Im zweiten Halbjahr 1952 formiert, bestanden die paramilitärischen Kampfgruppen in der Regel aus Mitgliedern der SED im Alter ab 25 Jahre. Ihre Angehörigen trugen Uniform, rückten zu regelmäßigen Übungen meist am Wochenende aus und bedienten sich einer militärischen Kommandosprache. Mit einem feierlichen Gelöbnis wurden die Genossen Kämpfer, so die offizielle Anrede, auf die SED und den Arbeiter-und-Bauern-Staat mit diesen Worten eingeschworen: "Ich bin bereit, als Kämpfer der Arbeiterklasse die Weisungen der Partei zu erfüllen, die Deutsche Demokratische Republik, ihre sozialistischen Errungenschaften jederzeit mit der Waffe in der Hand zu schützen und mein Leben für sie einzusetzen." Die SED versprach sich von den Betriebskampfgruppen, die von strammen Genossen, die oft Offiziere außer Dienst geführt wurden, eine Stärkung ihrer Stellung im Staat und hofierte die Kämpfer als unverzichtbare Helfer im antiimperialistischen Klassenkampf und der Abwehr gegnerischer Anschläge. Als Anerkennung für den unbezahlten Dienst als besonderes Schutz- und Sicherungsorgan winkte den Kampfgruppenangehörigen ab einer fünfundzwanzigjährigen Zugehörigkeit ein Zuschlag zur Altersrente von monatlich 100 DDR-Mark. Bewaffnet waren die Kampfgruppen der Arbeiterklasse, wie sie sich auch nannten, mit Pistolen, Gewehren, Maschinenpistolen und weiterem Gerät meist sowjetischer Herkunft, was regelmäßige Schießübungen erforderlich machte. Der Abteilung Sicherheit des Zentralkomitees der SED unterstellt, gehörten 1980 den Kampfgruppen etwa 78 500 Personen bei den motorisierten Kampfkräften und etwa 106 500 Personen bei den Sicherungskräften an. Zuzüglich einer Reserve verfügte die SED-Führung über etwa 210 000 Kämpfer.

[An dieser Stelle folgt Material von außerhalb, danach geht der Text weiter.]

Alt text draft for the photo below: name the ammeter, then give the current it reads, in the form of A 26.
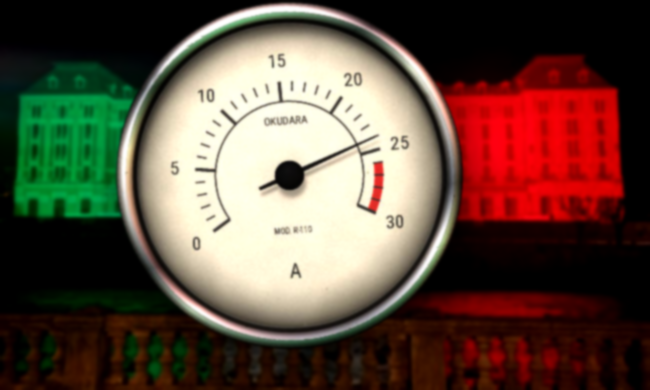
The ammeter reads A 24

Friedliche Revolution ohne einen Schuss

Zur Ehre der NVA muss gesagt werden, dass sie nicht in voller Montur und Bewaffnung in den turbulenten Tagen und Wochen des Wendeherbstes 1989 aufmarschiert ist, um die Massen mit Panzern, Kanonen und Gewehren einzuschüchtern und auseinanderzutreiben. Vor und nach der waffenstarrenden Parade und den mit Tumulten verbundenen Feierlichkeiten zum 40. Jahrestag der DDR am 7. Oktober 1989 hatte der Minister für Nationale Verteidigung die Erhöhte Gefechtsbereitschaft für das Mot.-Schützen-Bataillon der 1. Mot.-Schützendivision (1. MSD) in Stahnsdorf bei Berlin sowie für eine Fallschirmjäger-Kompanie des Luftsturmregiments 40 (LStR-40) in Lehnin befohlen, doch wurde dieser Befehl schon am 11. Oktober 1989 außer Kraft gesetzt. Nach Öffnung der Mauer in der Nacht vom 9. auf den 10. November 1989 wurde die 1. MSD, das LStR-40 sowie das Grenzkommando Mitte (GKM) in Erhöhte Gefechtsbereitschaft versetzt, kam aber nicht zum Einsatz. Außerdem befahl das Ministerium für Staatssicherheit seinem Wachregiment Feliks Dzierzynski ebenfalls diesen Alarmzustand. Diese insgesamt 30.000 Soldaten hätten jederzeit ausrücken und auf die eigenen Landsleute schießen können. Da sich in der Parteiführung und der Regierung sowie den beiden Ministerien wohl auch in Erinnerung an den Volksaufstand vom 17. Juni 1953 und seine Folgen die Ansicht durchgesetzt hatte, dass in dieser Situation nichts schädlicher ist als Blutvergießen und die Zeit des Hardliners und Stalinisten Erich Honecker abgelaufen war, blieb es bei der von den betroffenen Soldaten als ausgesprochen schwierig empfundenen sowie mit Urlaubs-, Ausgangs- und Kontaktsperren verbundenen Maßnahmen. Zudem wusste man, dass diesmal die in der DDR stationierte Rote Armee sich nicht in die inneren Angelegenheiten einmischen würde. Der Führung in Moskau unter Michail Gorbatschow war an Ruhe und Ordnung gelegen, außerdem hatte sie erkant, dass es in der DDR so wie bisher nicht mehr weiter gehen kann und darf. So wurde in der Friedlichen Revolution von 1989 kein Schuss abgegeben. Wäre geschossen worden und hätte es Tote gegeben, wäre das Ende der DDR weitaus dramatischer erfolgt, und die Wiedervereinigung des Jahres 1990, die niemand im Herbst 1989 auf dem "Schirm" hatte, wäre mit einer bösen Hypothek belastet worden.